SELECTED PASSAGE Block Start

Integrating Custom Image Generation with ChatGPT

kovalenko.nik.gr · February 28, 2024, 4:23pm

Hello everyone! I’m developing an AI chat within our company’s platform, and one of the required functionalities is image generation. Currently, I implement it as follows:

In the ChatGPT request, I specify a callback function for image generation.
This function returns a link to the generated image (which I store on my S3).
Then, I send another hidden message to ChatGPT indicating that the image has already been shown to the user and should not be mentioned in any way.

The process looks like this:

1. {"role": "user", "content": "draw me a tree"}
2. {"role": "assistant", "tool_calls": [{"id": "call_identifier", "type": "function", "function": {"name": "generate_image", "arguments": "{"prompt":"tree"}"}}]}
3. {"name": "generate_image", "role": "tool", "content": "https://yourimagestorage.cloudfront.net/path/to/generated/image", "tool_call_id": "call_identifier"}
4. {"role": "assistant", "content": "DALL·E displayed 1 images. The images are already plainly visible, so don't repeat the descriptions in detail. Do not list download links as they are available in the ChatGPT UI already. The user may download the images by clicking on them, but do not mention anything about downloading to the user."}
5. {"role": "assistant", "content": "Here is your tree. Please have a look at the image provided."}

If I don’t inform ChatGPT that the image has already been shown to the user, it embeds the image within the message in markdown format. However, it’s not officially stated anywhere that ChatGPT responds in markdown format, and secondly, I need to store the image links in a separate table.

SELECTED PASSAGE Block End

= WHAT TO WORK ON =
**a)** Rewrite the forum post on ChatGPT image generation starting at "Hello everyone! I’m" and ending at "for image generation.", with "callback function" replaced by "tool function".
**b)** Please continue the forum post on ChatGPT image generation from its final sentence.
The lines that come next are separate material and have no connection to the forum post.

RECORDS SHOWN Block Start

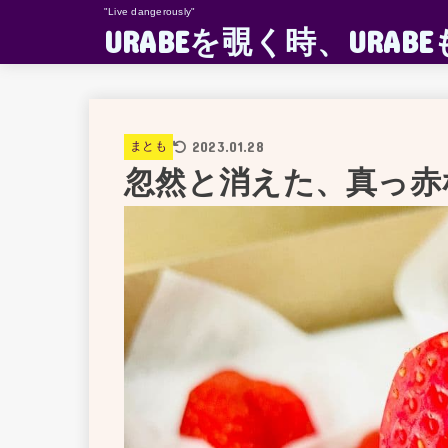
"Live dangerously"
URABEを覗く時、UR
2023.01.28
まとも
忽然と消えた、真っ赤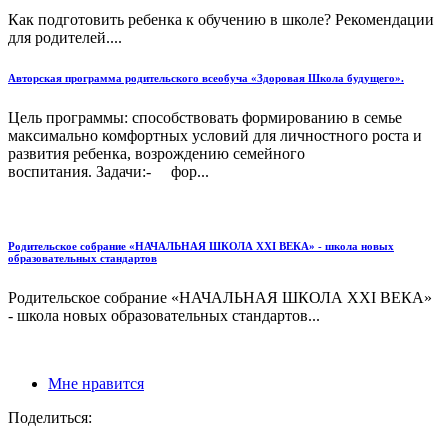
Как подготовить ребенка к обучению в школе? Рекомендации
для родителей....
Авторская программа родительского всеобуча «Здоровая Школа будущего».
Цель программы: способствовать формированию в семье
максимально комфортных условий для личностного роста и
развития ребенка, возрождению семейного
воспитания. Задачи:- фор...
Родительское собрание «НАЧАЛЬНАЯ ШКОЛА XXI ВЕКА» - школа новых
образовательных стандартов
Родительское собрание «НАЧАЛЬНАЯ ШКОЛА XXI ВЕКА»
- школа новых образовательных стандартов...
Мне нравится
Поделиться: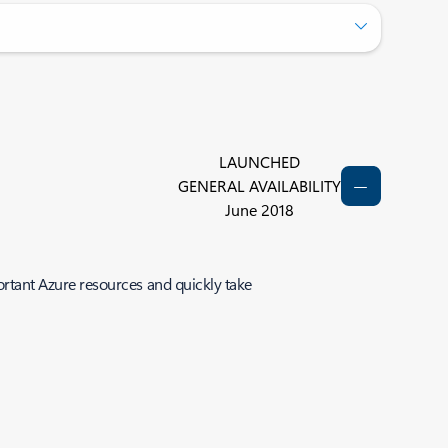
LAUNCHED
GENERAL AVAILABILITY
June 2018
rtant Azure resources and quickly take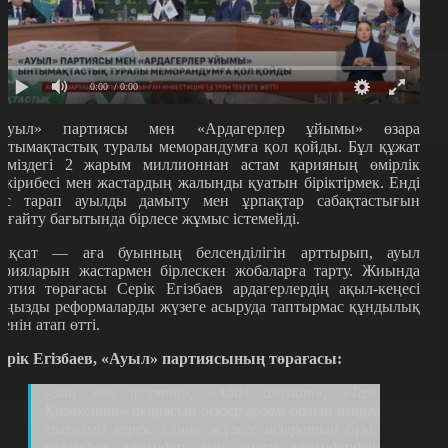
0:00
/ 0:00
Ауыл» партиясы мен «Ардагерлер ұйымы» өзара
нтымақтастық туралы меморандумға қол қойды. Бұл құжат
ліміздегі 2 жарым миллионнан астам қарияның өмірлік
әжірибесі мен жастардың жалынды қуатын біріктірмек. Енді
ос тарап ауылды дамыту мен ұрпақтар сабақтастығын
ығайту бағытында бірлесе жұмыс істемейді.
ақсат — аға буынның белсенділігін арттырып, ауыл
арияларын жастармен бірлескен жобаларға тарту. Жиында
артия төрағасы Серік Егізбаев ардагерлердің ақыл-кеңесі
аңызды реформаларды жүзеге асыруда таптырмас құндылық
кенін атап өтті.
ерік Егізбаев, «Ауыл» партиясының төрағасы:
«Заң мен тәртіп», «Адал азамат», «Таза
Қазақстан» акциясын біздер қоғам болып өмірге
енгізуіміз керек. Соны жүзеге асыратын бүкіл
қоғамдық ұйымдар мен саяси ұйымдардың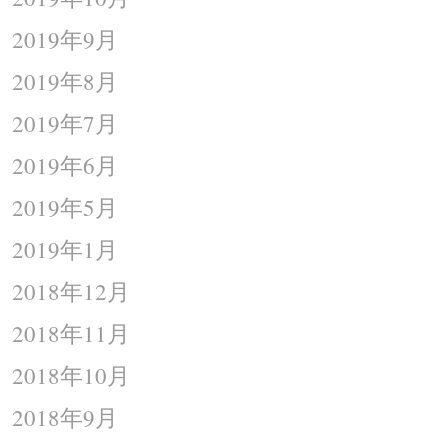
2019年9月
2019年8月
2019年7月
2019年6月
2019年5月
2019年1月
2018年12月
2018年11月
2018年10月
2018年9月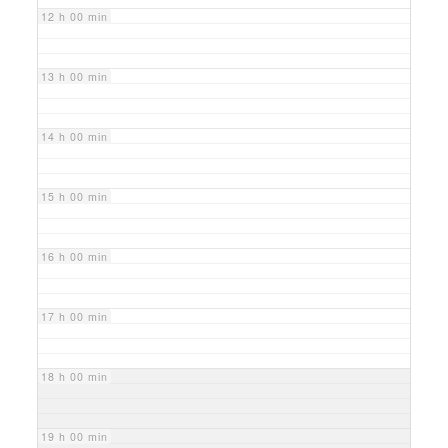
12 h 00 min
13 h 00 min
14 h 00 min
15 h 00 min
16 h 00 min
17 h 00 min
18 h 00 min
19 h 00 min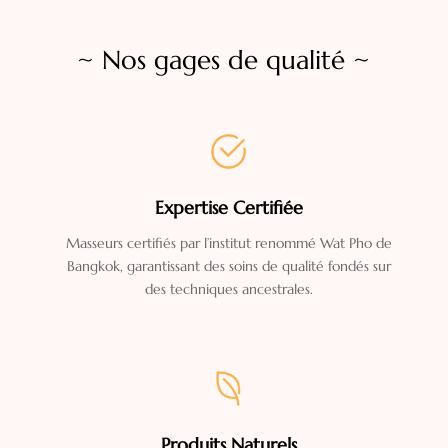
~
Nos gages de qualité
~
Expertise Certifiée
Masseurs certifiés par l’institut renommé Wat Pho de
Bangkok, garantissant des soins de qualité fondés sur
des techniques ancestrales.
Produits Naturels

RECORDS SHOWN Block End

= OUTPUTS BY TASK =
**a)**
Hello everyone! I’m developing an AI chat within our company’s platform, and one of the required functionalities is image generation. Currently, I implement it as follows:

In the ChatGPT request, I specify a tool function for image generation.

**b)**
The problem is that sometimes ChatGPT still embeds the image link in the text, thus ignoring my instruction. Can anyone share their thoughts and experiences on integrating image generation into dialogue?

trenton.dambrowitz · February 28, 2024, 5:03pm

I’m not an expert at this stuff, but it seems a bit odd to be trying to pass it a hidden message by appending the chat history with a fake assistant message?

The markdown format thing is just a behaviour that it seems to have, quite useful in interfaces like streamlit but can get annoying when its undesired.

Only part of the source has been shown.